— Text block —
■ ■ ■ ■ ■ ■ ■
At the time Naito was decided, ORS 60.952 had not been enacted and we were referring to oppressive conduct under ORS 60.661(2)(b), which provides for dissolution of a corporation if “[t]he directors or those in control of the corporation have acted, or acting or will act in a manner that is illegal, oppressive or fraudulent.” The text of ORS 60.952(1)(b) mirrors closely that language and, as we explain below, cases involving oppression were solely decided under ORS 60.661 until ORS 60.952 was enacted.

“(2) The remedies that the court may order in a proceeding under subsection (1) of this section include but are not limited to the following:

“ * * * * *

“(b) The cancellation or alteration of any provision in the corporation's articles of incorporation or bylaws.”

On its face, that subsection suggests that the trial court can modify any provisions of the articles of incorporation or bylaws without limitation. However, cancelling or altering a provision in the articles or bylaws constitutes a “remedy.” See ORS 60.952(1) (“[T]he circuit court may order one or more of the remedies listed in subsection (2) of this section * * *.”); ORS 60.952(2) (“The remedies that the court may order in a proceeding under subsection (1) of this section include * * *.”). The ordinary meaning of remedy is “the legal means to recover a right or to prevent or obtain redress for a wrong: the relief (as damages, restitution, specific performance, an injunction) that may be given by a court for a wrong.”Webster's Third New Int'l Dictionary 1920 (unabridged ed.2002); see also Black's Law Dictionary 1294 (6th ed.1990) (“The means by which a right is enforced or the violation of a right is prevented, redressed, or compensated.”); Smothers v. Gresham Transfer, Inc., 332 Or. 83, 99, 23 P.3d 333 (2001) (“[I]t would be ‘in vain’ for the law to recognize rights, if it were not for the remedial part of the law that provides the methods for restoring those rights when they wrongfully are withheld or invaded.” (quoting 1 William Blackstone, Commentaries on the Laws of England)). In this context, the “wrong” is oppressive conduct (or one of the other conditions set out in subsection (1)) in a closely held corporation. Accordingly, the “remedy” addresses the particular conduct that occurred—a breach of the controlling shareholder's fiduciary duties. Consequently, a trial court's ability to order a remedy under ORS 60.952 is not without limit: The remedy must correspond to the wrong—or the legally recognized right—for which the remedy is provided under ORS 60.952.

In addition to the remedy that allows the alteration or deletion of a provision of a corporation's articles or bylaws, ORS 60.952(2) provides for a number of other remedies to address the problem of oppression in closely held corporations. Some of those include “[t]he removal from office of any director or officer[,]” ORS 60.952(2)(c) ; “[t]he appointment of any individual as a director or officer[,]” ORS 60.952(2)(d) ; “[t]he appointment of a custodian to manage the business and affairs of the corporation, to serve for the term and under the conditions prescribed by the court[,]” ORS 60.952(2)(f) ; “[t]he appointment of a provisional director to serve for the term and under the conditions prescribed by the court[,]” ORS 60.952(2)(g) ; and “[t]he retention of jurisdiction of the case by the court for the protection of the shareholder who filed the proceeding[,]” ORS 60.952(2)(L).
■ ■ ■ ■ ■ ■ ■
— Source material —
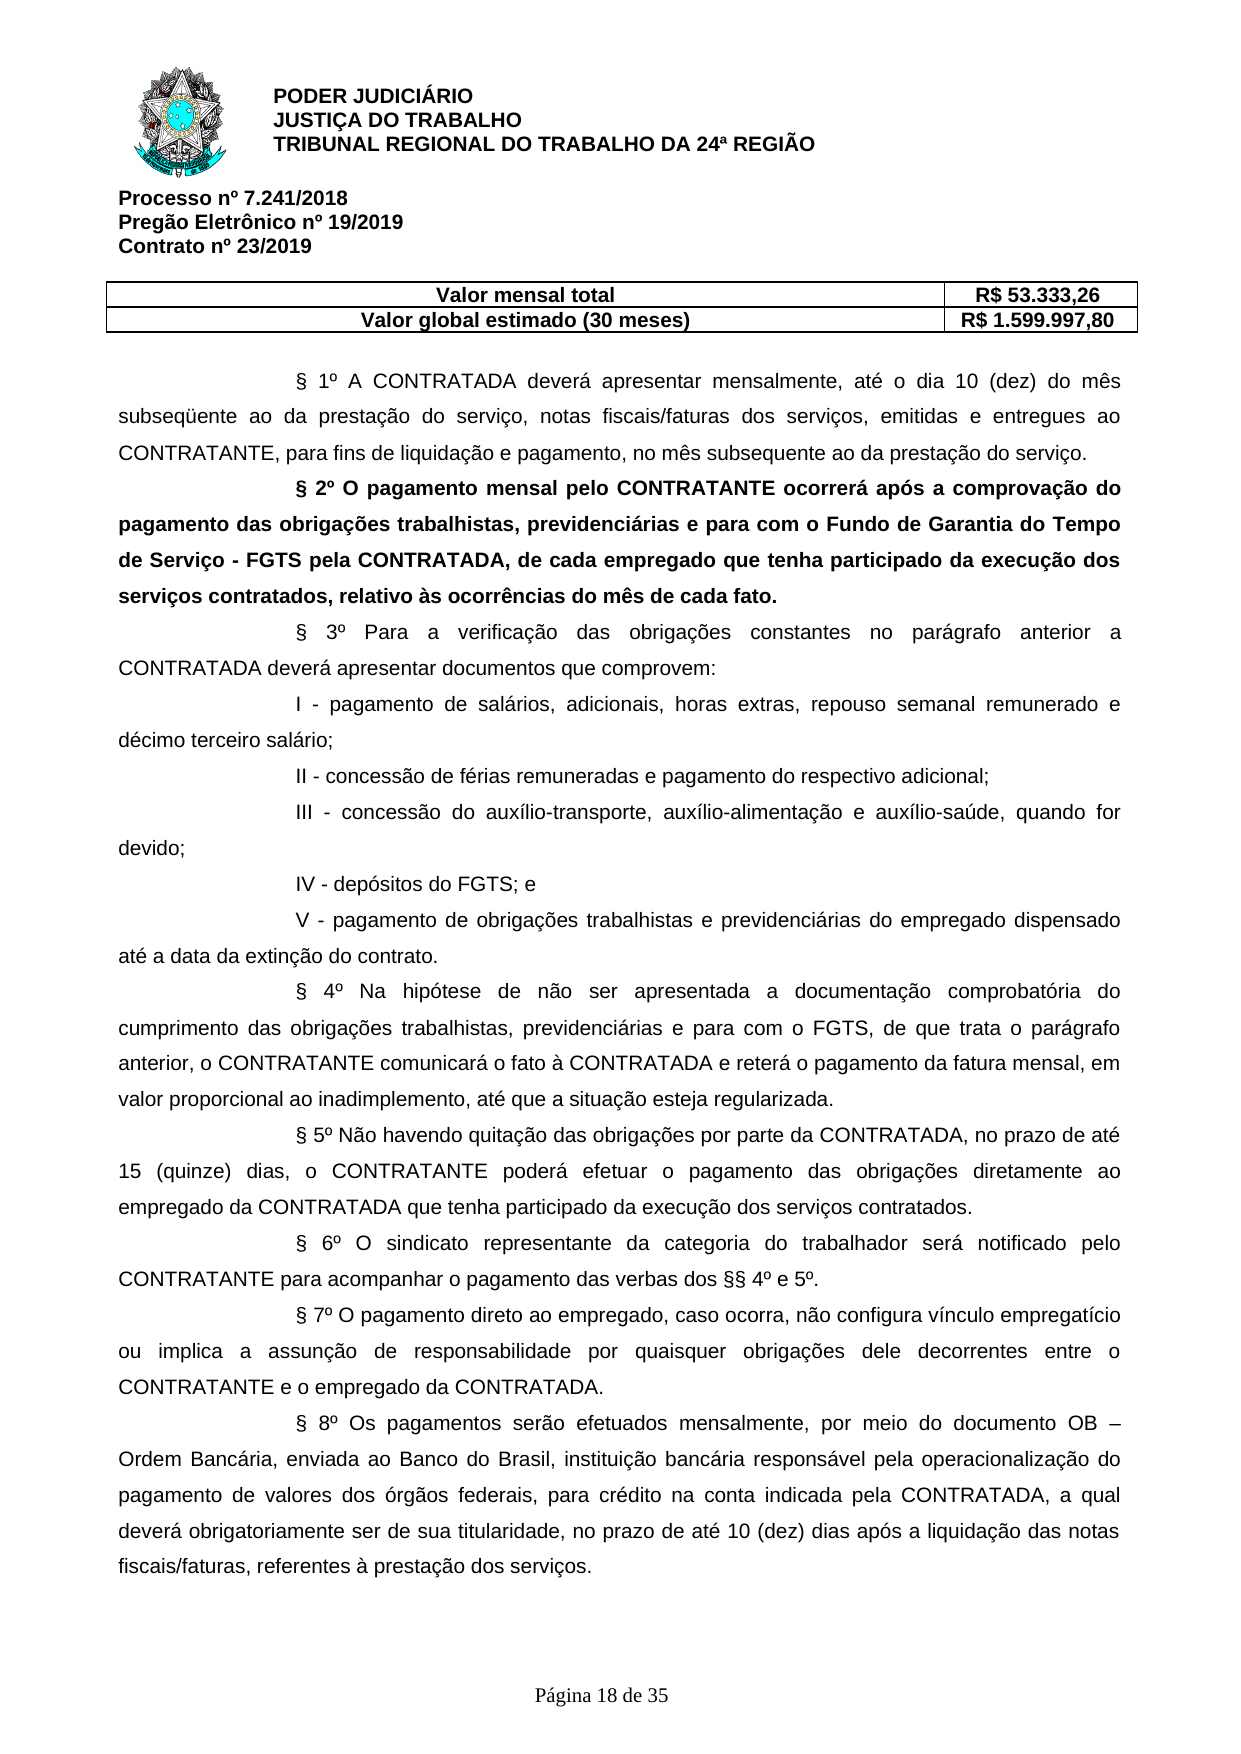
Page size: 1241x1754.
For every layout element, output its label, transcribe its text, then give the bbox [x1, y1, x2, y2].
■ ■ ■ ■ ■ ■ ■
— Task —
According to the legal text on ORS 60.952, what must a remedy ordered under that statute correspond to? The material is separate from the legal text.

— Solution for this task —
It must correspond to the wrong, or the legally recognized right, for which the remedy is provided under ORS 60.952.